PEARLSTEIN ON THE MODERN GOP….Brad DeLong points me to Steven Pearlstein’s column on Wednesday, which I missed when it first ran:
For two hours yesterday, the nine white men who would be president were each peddling the Big Lie that the only way to ensure economic growth is by cutting all the taxes ever created — and when you’re finished with that, cutting them some more.
Two hours, nine candidates, each one vowing to slash federal spending, but only one (Mitt Romney) able to mention a program whose funding he would cut (some advanced technology program).
….Romney, for example, issued a 23-point economic plan yesterday that, if you didn’t know better, you might think was a parody written by Jon Stewart for “The Daily Show.” In addition to proposing additional cuts in every major revenue source (income, inheritance and corporate taxes), he would effectively eliminate all taxes on interest, dividends and capital gains; make all health-care spending tax-deductible; give additional tax breaks to make America “energy independent”; and provide a rebate to businesses for tax payments that might be “embedded” in the cost of anything they export. He opposes raising the cap on wages subject to the payroll tax.
….As hackneyed as it is, however, the Romney plan is a four-course meal compared with the policy pu-pu platter offered so far by Thompson, Rudy Giuliani and even the straight-talking McCain.

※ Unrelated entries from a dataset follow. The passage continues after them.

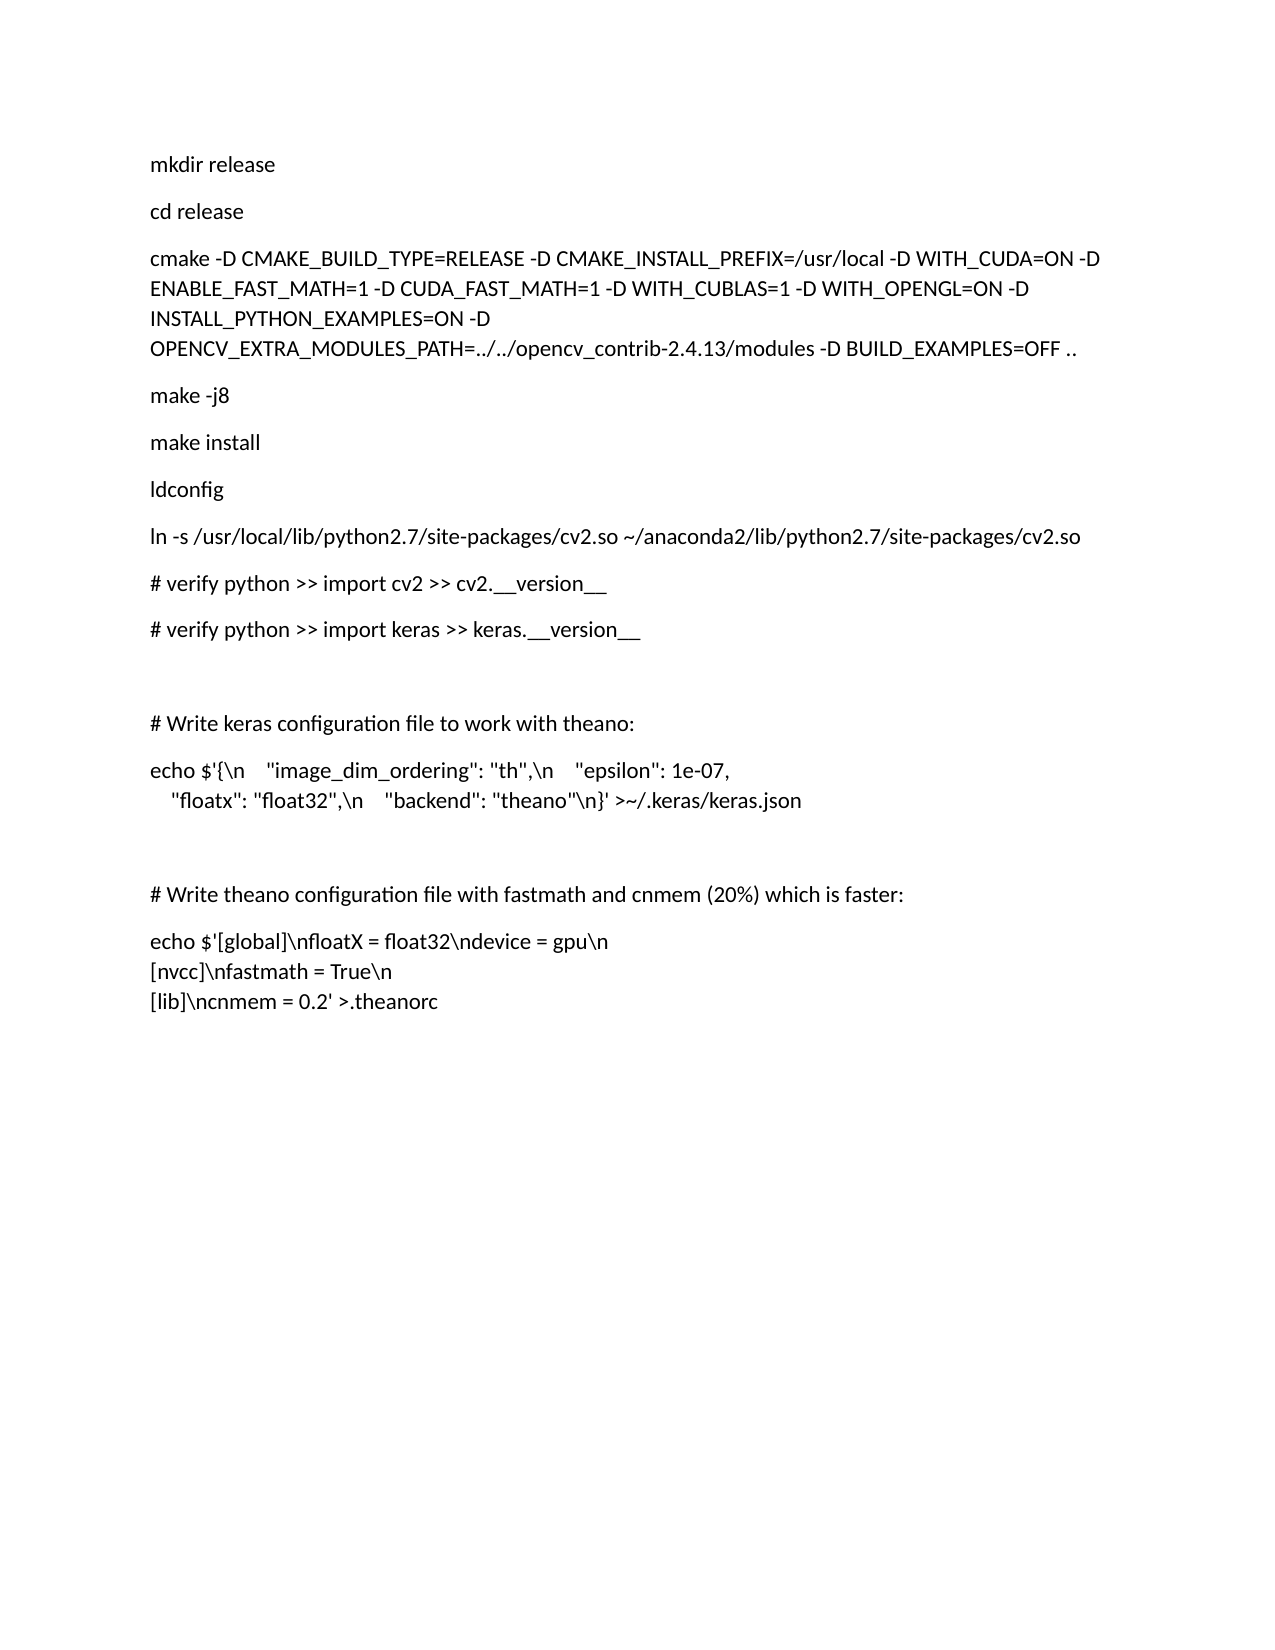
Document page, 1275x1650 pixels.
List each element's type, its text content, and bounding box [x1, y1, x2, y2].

text make install [150, 428, 1125, 456]
text cmake -D CMAKE_BUILD_TYPE=RELEASE -D CMAKE_INSTALL_PREFIX=/usr/local -D WITH_CUDA=ON -D ENABLE_FAST_MATH=1 -D CUDA_FAST_MATH=1 -D WITH_CUBLAS=1 -D WITH_OPENGL=ON -D INSTALL_PYTHON_EXAMPLES=ON -D OPENCV_EXTRA_MODULES_PATH=../../opencv_contrib-2.4.13/modules -D BUILD_EXAMPLES=OFF .. [150, 244, 1125, 362]
text # verify python >> import keras >> keras.__version__ [150, 616, 1125, 644]
text # Write theano configuration file with fastmath and cnmem (20%) which is faster: [150, 880, 1125, 908]
text make -j8 [150, 381, 1125, 409]
text echo $'[global]\nfloatX = float32\ndevice = gpu\n [nvcc]\nfastmath = True\n [lib]\ncnmem = 0.2' >.theanorc [150, 927, 1125, 1016]
text mkdir release [150, 150, 1125, 178]
text ln -s /usr/local/lib/python2.7/site-packages/cv2.so ~/anaconda2/lib/python2.7/site-packages/cv2.so [150, 522, 1125, 550]
text # verify python >> import cv2 >> cv2.__version__ [150, 569, 1125, 597]
text # Write keras configuration file to work with theano: [150, 709, 1125, 737]
text echo $'{\n "image_dim_ordering": "th",\n "epsilon": 1e-07, "floatx": "float32",\n "backend": "theano"\n}' >~/.keras/keras.json [150, 756, 1125, 814]
text cd release [150, 197, 1125, 225]
text ldconfig [150, 475, 1125, 503]
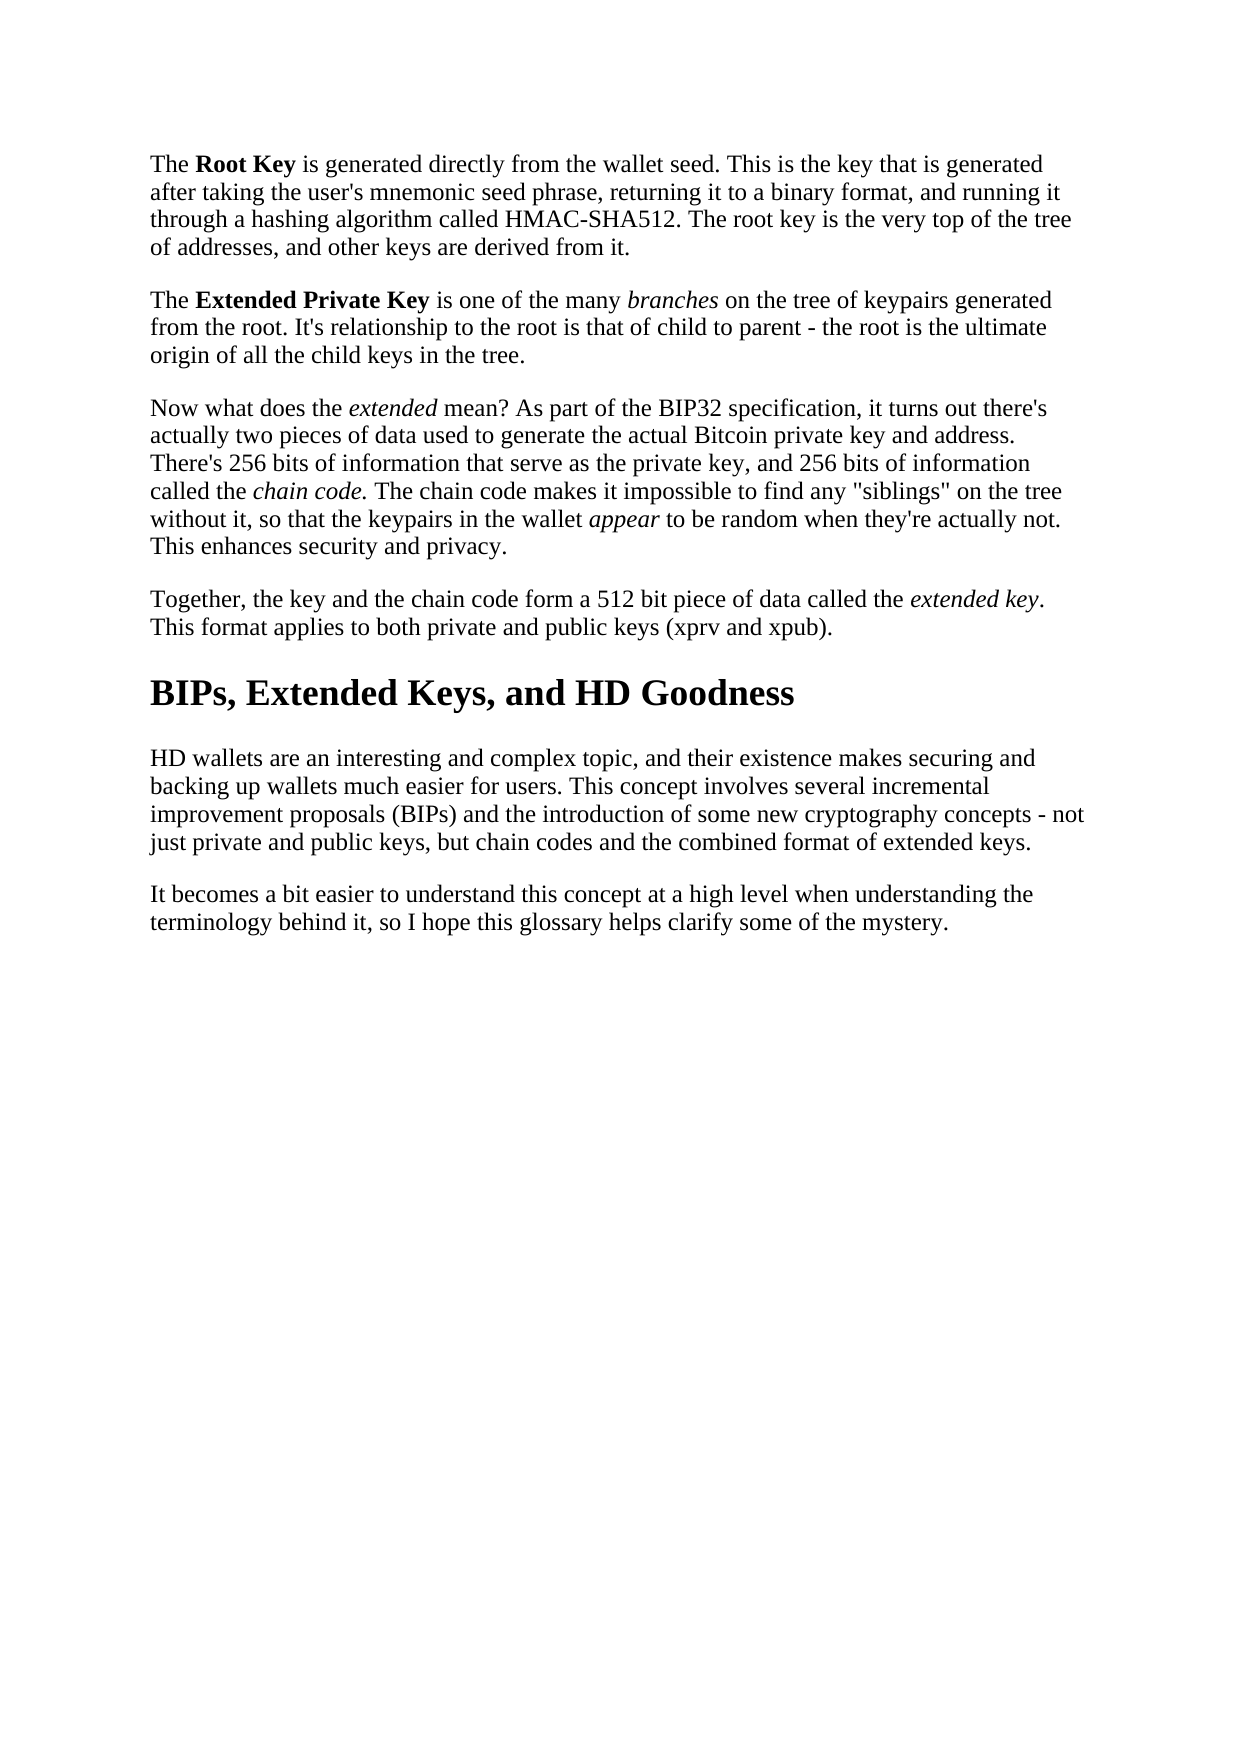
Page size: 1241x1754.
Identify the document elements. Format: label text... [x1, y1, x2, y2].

text Together, the key and the chain code form a 512 bit piece of data called the extended key. This format applies to both private and public keys (xprv and xpub). [150, 585, 1090, 641]
text Now what does the extended mean? As part of the BIP32 specification, it turns out there's actually two pieces of data used to generate the actual Bitcoin private key and address. There's 256 bits of information that serve as the private key, and 256 bits of information called the chain code. The chain code makes it impossible to find any "siblings" on the tree without it, so that the keypairs in the wallet appear to be random when they're actually not. This enhances security and privacy. [150, 394, 1090, 560]
text The Root Key is generated directly from the wallet seed. This is the key that is generated after taking the user's mnemonic seed phrase, returning it to a binary format, and running it through a hashing algorithm called HMAC-SHA512. The root key is the very top of the tree of addresses, and other keys are derived from it. [150, 150, 1090, 261]
text The Extended Private Key is one of the many branches on the tree of keypairs generated from the root. It's relationship to the root is that of child to parent - the root is the ultimate origin of all the child keys in the tree. [150, 286, 1090, 369]
text HD wallets are an interesting and complex topic, and their existence makes securing and backing up wallets much easier for users. This concept involves several incremental improvement proposals (BIPs) and the introduction of some new cryptography concepts - not just private and public keys, but chain codes and the combined format of extended keys. [150, 744, 1090, 855]
text It becomes a bit easier to understand this concept at a high level when understanding the terminology behind it, so I hope this glossary helps clarify some of the mystery. [150, 880, 1090, 936]
subtitle BIPs, Extended Keys, and HD Goodness [150, 672, 1090, 713]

Read the whole thing. It really captures what’s most bizarre about the GOP field this year: its complete lack of seriousness. If you watch the debates (an exercise recommended only for seasoned professionals) you’ll strain for hours trying to hear anything of actual substance. It’s like watching a bunch of nervous teenagers reciting talking points they don’t really understand, but which they’re afraid to stray from because they think that’s what their teacher wants them to say. Substitute “conservative interest groups” for “teacher” and you get the idea. It’s a real spectacle.